Six years after Hugh Finn died a very public death in a Manassas nursing home amid a bitter family dispute, his wife and his brother watch the developments in the Terri Schiavo case and see that their fight did not change anything.
Michele Finn and her husband's brother, Edward, were on opposite sides of the decision to remove Finn's feeding tube, but they both thought that his death might bring about some change.
Frank Nuar and others pray for Hugh Finn outside Annaburg Manor nursing home in Manassas. Finn's case sparked a political furor.
(1998 Photo Tyler Mallory For The Washington Post)
"When this happened to me," Michele Finn said, "I thought and hoped that it would send a message to government to stay out of these decisions, these very heart-wrenching decisions. It is very disappointing to me that this has gotten up to Congress the way it did over the weekend."
Hugh Finn's brother, Edward, who disagreed with his sister-in-law's decision to withdraw the feeding tube, said his family lives with the circumstances of his brother's death every day.

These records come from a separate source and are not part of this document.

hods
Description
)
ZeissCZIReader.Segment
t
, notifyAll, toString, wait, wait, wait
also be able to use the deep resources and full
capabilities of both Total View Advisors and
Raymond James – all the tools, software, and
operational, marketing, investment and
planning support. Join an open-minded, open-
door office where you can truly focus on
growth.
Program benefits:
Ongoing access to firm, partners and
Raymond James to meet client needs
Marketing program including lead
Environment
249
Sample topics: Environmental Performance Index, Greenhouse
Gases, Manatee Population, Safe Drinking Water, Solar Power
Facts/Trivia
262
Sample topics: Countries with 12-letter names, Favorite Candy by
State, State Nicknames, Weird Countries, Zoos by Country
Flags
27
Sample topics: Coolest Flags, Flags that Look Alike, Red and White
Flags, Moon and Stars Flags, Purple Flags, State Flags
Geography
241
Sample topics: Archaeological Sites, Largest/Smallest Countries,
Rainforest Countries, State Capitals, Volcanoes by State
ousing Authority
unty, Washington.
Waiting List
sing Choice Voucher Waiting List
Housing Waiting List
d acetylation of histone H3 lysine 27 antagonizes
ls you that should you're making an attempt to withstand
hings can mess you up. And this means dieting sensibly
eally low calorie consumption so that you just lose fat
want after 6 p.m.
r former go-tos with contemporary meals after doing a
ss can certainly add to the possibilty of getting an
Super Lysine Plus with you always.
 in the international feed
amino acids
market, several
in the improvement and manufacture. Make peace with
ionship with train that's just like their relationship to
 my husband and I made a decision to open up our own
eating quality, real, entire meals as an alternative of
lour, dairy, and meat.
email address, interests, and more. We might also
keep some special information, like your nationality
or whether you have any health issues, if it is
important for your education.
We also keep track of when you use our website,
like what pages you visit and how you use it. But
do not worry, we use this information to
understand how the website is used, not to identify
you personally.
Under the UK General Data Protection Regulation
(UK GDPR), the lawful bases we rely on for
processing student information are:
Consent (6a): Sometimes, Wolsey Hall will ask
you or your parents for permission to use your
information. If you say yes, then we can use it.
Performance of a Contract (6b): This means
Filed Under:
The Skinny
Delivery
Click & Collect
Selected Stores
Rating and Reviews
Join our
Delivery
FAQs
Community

"The Schiavo case and my brother's case are identical," he said. He said he thought the issues raised by his brother's death might have resulted in new laws proposed by politicians who opposed Finn's feeding tube being removed.
"It hasn't had any impact at all," he said. The Schiavo case, he said, "is the exact same case, different bodies, six years later. They are going through the exact same thing, and I can tell you from the experience I had that she is going to end up dead in six days. . . . They tell you it is a painless death, and they make it comfortable and all that. But it is not. It is painful as hell."
In 1998, Finn, 44, was in a Manassas nursing home. Doctors described his condition as a persistent vegetative state, and his wife, acting on his wishes, made the decision to remove his feeding tube.
Her decision set off a family battle that escalated when Finn's parents and brothers tried to stop her in court. When the court ruled in favor of Michele Finn, Virginia Gov. James S. Gilmore III (R) decided to intervene. He filed a motion in state court seeking to stop the withdrawal of Finn's feeding tube. The motion was denied, and Gilmore appealed the ruling to the state Supreme Court, which rejected his appeal.
The former governor said he would follow the same course today.
"I was trying to take a timeout," Gilmore said yesterday, "but sadly enough, that became lost, because it became a political football."
Finn died Oct. 9, 1998. At his funeral, Michele and her husband's family attempted to reconcile. But today the scars are still there, the emotions once again rekindled by the Schiavo case.
"I just feel very fortunate that I only went through the process for about a six-month period," Finn said in a telephone interview from her home outside Louisville. "I can't imagine going through this for the amount of time the Schiavo family has."
When it comes to life-and-death decisions, arguments are largely based on emotion rather than the law, said Jonathan Turley, a law professor at George Washington University Law School.
"The thing is," Turley said, "I have never seen such a disconnect between the political rhetoric and the legal reality as in this case. I have gotten a lot of calls from members of Congress, including two who were on the floor [Sunday] night, and it is striking how little appreciation there is for the law. The law is relatively clear in this area."